All across Western Europe last week, consumers were looking at bottles of Italian wine with suspicion and alarm. And with good reason: eight Italians died and some 30 were hospitalized after drinking red Odore Barbera, a northern Italian wine that was contaminated by as much as 5.7% methyl alcohol, a deadly dose way above the legally permitted limit of .3%. The scandal widened when a woman from the Piedmont region of northern Italy was hospitalized after drinking a bottle of Fraris Dolcetto del Piedmonte that contained methyl alcohol, which is normally used in antifreeze.
Italian officials reacted swiftly, fearing that the disaster could badly damage a wine industry that accounted for $953 million in exports last year. Italian Agriculture Minister Filippo Maria Pandolfi announced a new regulation that requires all wine marked for export to carry a government certificate of purity. Francesco Artale, director of the largest association of Italian winegrowers, tried to reassure customers in the U.S., which is Italy's biggest export market. Said he: "I can categorically exclude the possibility that any Italian wine sold in the United States has been adulterated."
No such guarantees could be offered to fellow Europeans. The French were particularly concerned, since their importers not only sell Italian wine in supermarkets but also bring in bulk brands from Italy to fortify local products. At the ports of Sete and Marseilles, officials sequestered tankers carrying some 4.4 million gal. of southern Italian wine and dumped it after discovering contamination. West Germany tracked down 1,600 bottles of tainted Barbera in a warehouse near Karslruhe. Britain and Austria removed bottles of the wine from store shelves.
The contamination may have resulted from a criminal effort by one or more wine dealers to boost their profits. Because the price of bulk wine is determined in part by its alcohol content, some wine dealers have on occasion added methyl, or wood, alcohol to their product. That increases the alcohol content of the wine and thus raises its value. But unlike the ethyl alcohol that is naturally found in wine, methyl alcohol in sizable doses can produce blindness and death. In this case, someone negligently or maliciously added too much methyl alcohol to the wine.
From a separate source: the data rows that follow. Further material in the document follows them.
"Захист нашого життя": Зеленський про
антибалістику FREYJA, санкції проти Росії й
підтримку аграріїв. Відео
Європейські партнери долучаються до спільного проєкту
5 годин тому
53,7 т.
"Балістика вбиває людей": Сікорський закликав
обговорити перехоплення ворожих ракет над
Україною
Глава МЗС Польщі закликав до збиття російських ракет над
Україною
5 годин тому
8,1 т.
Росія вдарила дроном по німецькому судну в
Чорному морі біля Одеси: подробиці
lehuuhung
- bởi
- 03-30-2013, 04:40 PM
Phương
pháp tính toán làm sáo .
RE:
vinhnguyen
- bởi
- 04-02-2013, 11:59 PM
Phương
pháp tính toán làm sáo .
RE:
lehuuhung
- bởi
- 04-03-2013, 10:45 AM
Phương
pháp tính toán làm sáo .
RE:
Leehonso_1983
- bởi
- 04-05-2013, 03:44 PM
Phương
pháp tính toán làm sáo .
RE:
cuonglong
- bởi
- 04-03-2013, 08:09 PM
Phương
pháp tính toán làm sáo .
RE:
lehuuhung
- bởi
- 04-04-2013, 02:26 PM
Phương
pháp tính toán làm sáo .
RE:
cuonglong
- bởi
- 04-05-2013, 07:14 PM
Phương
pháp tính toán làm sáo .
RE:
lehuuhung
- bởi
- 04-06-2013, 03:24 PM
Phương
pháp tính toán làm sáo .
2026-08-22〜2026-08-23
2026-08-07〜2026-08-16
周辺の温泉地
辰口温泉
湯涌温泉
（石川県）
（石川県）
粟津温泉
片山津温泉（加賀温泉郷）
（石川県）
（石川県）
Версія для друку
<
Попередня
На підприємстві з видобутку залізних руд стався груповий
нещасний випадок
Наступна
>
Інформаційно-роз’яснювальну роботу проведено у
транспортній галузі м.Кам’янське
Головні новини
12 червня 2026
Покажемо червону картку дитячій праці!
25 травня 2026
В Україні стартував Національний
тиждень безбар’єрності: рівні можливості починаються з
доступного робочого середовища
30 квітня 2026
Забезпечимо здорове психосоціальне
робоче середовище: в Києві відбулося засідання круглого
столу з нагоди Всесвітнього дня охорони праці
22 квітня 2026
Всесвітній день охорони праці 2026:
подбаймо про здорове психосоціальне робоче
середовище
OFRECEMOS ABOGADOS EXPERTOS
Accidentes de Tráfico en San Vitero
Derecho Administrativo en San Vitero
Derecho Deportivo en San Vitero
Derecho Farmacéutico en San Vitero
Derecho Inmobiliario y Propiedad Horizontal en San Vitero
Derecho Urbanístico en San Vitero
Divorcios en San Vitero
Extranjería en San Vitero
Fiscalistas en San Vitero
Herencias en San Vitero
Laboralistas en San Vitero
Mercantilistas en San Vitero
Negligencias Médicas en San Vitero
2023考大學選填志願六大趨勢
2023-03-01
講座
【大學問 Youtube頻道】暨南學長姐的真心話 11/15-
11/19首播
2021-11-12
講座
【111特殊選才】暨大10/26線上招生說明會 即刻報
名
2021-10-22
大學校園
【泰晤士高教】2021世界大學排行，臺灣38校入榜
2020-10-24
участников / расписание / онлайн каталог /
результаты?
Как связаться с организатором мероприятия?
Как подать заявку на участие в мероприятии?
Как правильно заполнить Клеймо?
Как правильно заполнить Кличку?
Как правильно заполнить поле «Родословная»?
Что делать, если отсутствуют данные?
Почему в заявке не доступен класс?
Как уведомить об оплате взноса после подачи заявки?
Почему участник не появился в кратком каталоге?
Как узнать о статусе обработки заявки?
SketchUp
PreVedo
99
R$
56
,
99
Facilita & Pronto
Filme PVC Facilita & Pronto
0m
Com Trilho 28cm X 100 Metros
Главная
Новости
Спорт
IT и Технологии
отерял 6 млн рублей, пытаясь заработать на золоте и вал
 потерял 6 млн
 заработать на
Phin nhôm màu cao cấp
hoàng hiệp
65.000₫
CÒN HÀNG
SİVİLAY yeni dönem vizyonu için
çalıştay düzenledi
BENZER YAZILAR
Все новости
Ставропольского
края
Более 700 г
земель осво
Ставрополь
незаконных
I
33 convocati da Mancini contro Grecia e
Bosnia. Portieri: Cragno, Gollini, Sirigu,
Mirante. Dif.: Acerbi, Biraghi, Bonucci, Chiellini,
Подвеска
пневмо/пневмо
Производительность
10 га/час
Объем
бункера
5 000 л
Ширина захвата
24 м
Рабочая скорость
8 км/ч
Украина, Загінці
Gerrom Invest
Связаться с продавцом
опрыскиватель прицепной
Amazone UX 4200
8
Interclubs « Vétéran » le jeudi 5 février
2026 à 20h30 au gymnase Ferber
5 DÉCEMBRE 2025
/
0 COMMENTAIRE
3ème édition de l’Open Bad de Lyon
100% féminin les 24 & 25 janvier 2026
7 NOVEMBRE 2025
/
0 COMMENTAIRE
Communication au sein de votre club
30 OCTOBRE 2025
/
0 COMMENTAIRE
Italian police traced the poisoned Barbera to Giovanni Ciravegna, 57, and his son Daniele, 27, who run a wine-distribution outlet in Piedmont. They were arrested on multiple charges of manslaughter. Police suspect that the two men bought the adulterated wine from Antonio Fusco, a vintner from the southern region of Taranto. But Fusco insists that he is innocent, claiming "an act of sabotage has been carried out."